Page images and extracted text
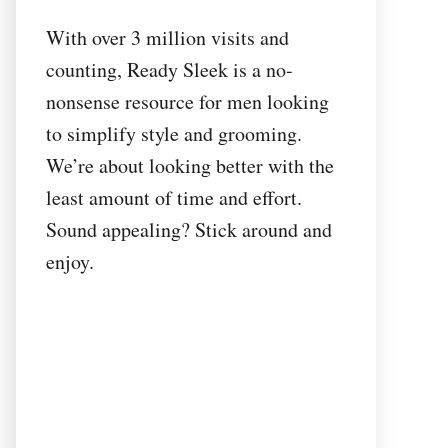
With over 3 million visits and
counting, Ready Sleek is a no-
nonsense resource for men looking
to simplify style and grooming.
We’re about looking better with the
least amount of time and effort.
Sound appealing? Stick around and
enjoy.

* _Assignment_: Reproduce the text read from every record word for word, leaving out the pictures.

* _Completed task_:
With over 3 million visits and
counting, Ready Sleek is a no-
nonsense resource for men looking
to simplify style and grooming.
We’re about looking better with the
least amount of time and effort.
Sound appealing? Stick around and
enjoy.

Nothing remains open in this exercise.